A coleira do cão (cadela?) de colo na mesa em frente é cor-de-rosa com brilhantes incrustrados e faz par com as tiras das sandálias da dona. Tão bem combinam, ademais, em tudo, humana e canídeo — altivez, movimento, expressão — que este é um caso de rara simbiose de que falam os livros. Não é com o companheiro masculino, figura diametralmente oposta, que a química é maior — é um palpite, é certo, mas quantas vezes não se revelam os palpites mais reais do que a realidade ela própria?

4.8.23

Check

HB — Check
2B — Check
4B — Check
Borracha-pão — Check
Diário gráfico — Check

O desenhador deve viajar leve como os seus traços — Check

2.8.23

Da Vinci

O mundo pode também deixar de produzir t-shirts pretas e é por isso que me abasteci das suficientes para enfrentar este longuíssimo agosto em tom sombrio ao jeito de Tomás de Alencar, tivesse ele idênticas preferências pelos cortes minimalistas. Não se veste preto no verão? Diria Tia Conceição: o que proteje do frio, protege do calor. Então este que se cuide, que não me apanha desprotegido, Senhora Minha Tia.

1.8.23

Moisés

Antes das férias abasteço-me de lápis e cadernos em quantidades diluvianas porque, evidentemente, o mundo para em agosto e sabe-se lá se voltarão a ser produzidos em setembro e sequer nos meses e anos subsequentes. E desenhar em tábuas de pedra, ao jeito de Moisés, é coisa que, com franqueza, ainda não me antevejo a tentar. Mas talvez esteja em bom tempo de rever expetativas, quem sabe.

30.7.23

Hummus

«Spread hummus not hate», aconselha a t-shirt do passante com aspeto de yogi. 

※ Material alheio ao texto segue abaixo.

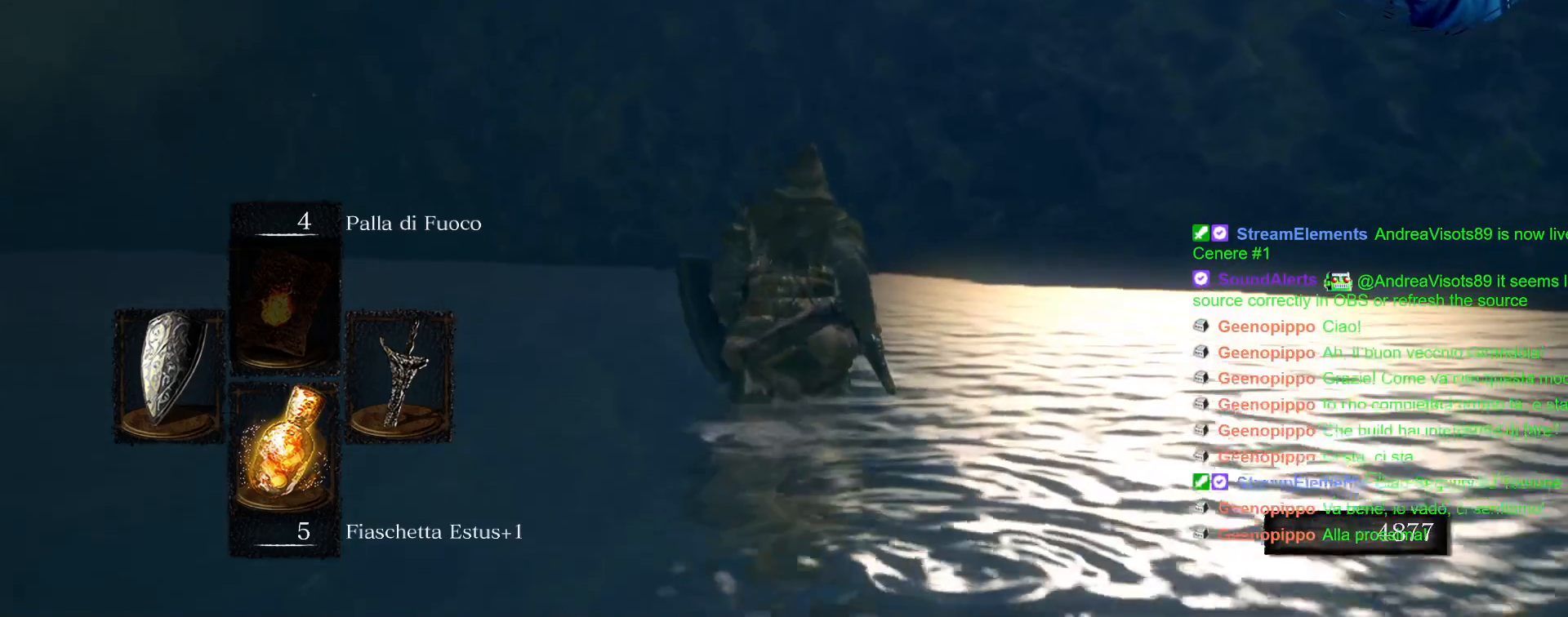
{"dt_ms": 500, "buttons": [], "left_stick": "up", "right_stick": "center", "events": [[83, "CIRCLE", "down"], [167, "CIRCLE", "up"], [250, "CIRCLE", "down"], [367, "CIRCLE", "up"]]}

Só um resto de pudor me impede de lhe perguntar onde a comprou, para o imitar despudoradamente.

27.7.23

Casamenteiro

«Agora, a nuca tem de apanhar um bocadinho de Sol para esmorecer essa risca branca», anuncia Senhor Jerónimo depois de me aparar os restos do cabelo de Primavera, que ameaçavam já arrumar-se em trança de mandarim. «Agora, fazem-lhe falta uns mergulhinhos de mar, para curar isso de vez», anuncia-me Dona Ilda da Farmácia, ir a banhos para me livrar dos efeitos do Outono corrente no meu olhar lacrimejante e voz enrouquecida. Estão a poucos metros de distância, Senhor Jerónimo e Dona Ilda. Se fossem em tudo como são a propor-me o mesmo remédio para os meus diversos achaques, previa-lhes futuro brilhante de trapinhos juntos, até eu me oferecia para casamenteiro, asseguro.

26.7.23

Agosto

Terei sido a única pessoa de Portugal a constipar-se com o frio deste julho em Lisboa. Provavelmente em Portugal e na Europa, para não abranger zonas mais vastas do hemisfério norte. Creio que fui demasiado célere a guardar os casacos forrados a penas de ganso. Decididamente sobrinho de Tia Conceição que dizia: «Primeiro de agosto, primeiro de inverno.» E caramba, logo este ano o primeiro de agosto haveria de calhar ainda em julho, quem diria. Também ele decidiu comparecer mais cedo não houvesse alojamento daqui a uns dias. É ideia peregrina, bem sei, mas é original, o que é coisa mais rara do que visita papal, estou em crer.

22.7.23

Degustação

Fosse eu Joaquim, franzirira com certeza sobrolho a contração de nome para Jaquim. É decerto por obediência a tal emoção que aqui no restaurante de Senhor Tó eu me preparo para degustar Joaquinzinhos ao invés de Jaquinzinhos. Respeito é muito bonito, até aos carapaus quando estão em repouso (em corrida é outra conversa).

21.7.23

occam

a memória decisiva

é a da entrega


[alfredo serras]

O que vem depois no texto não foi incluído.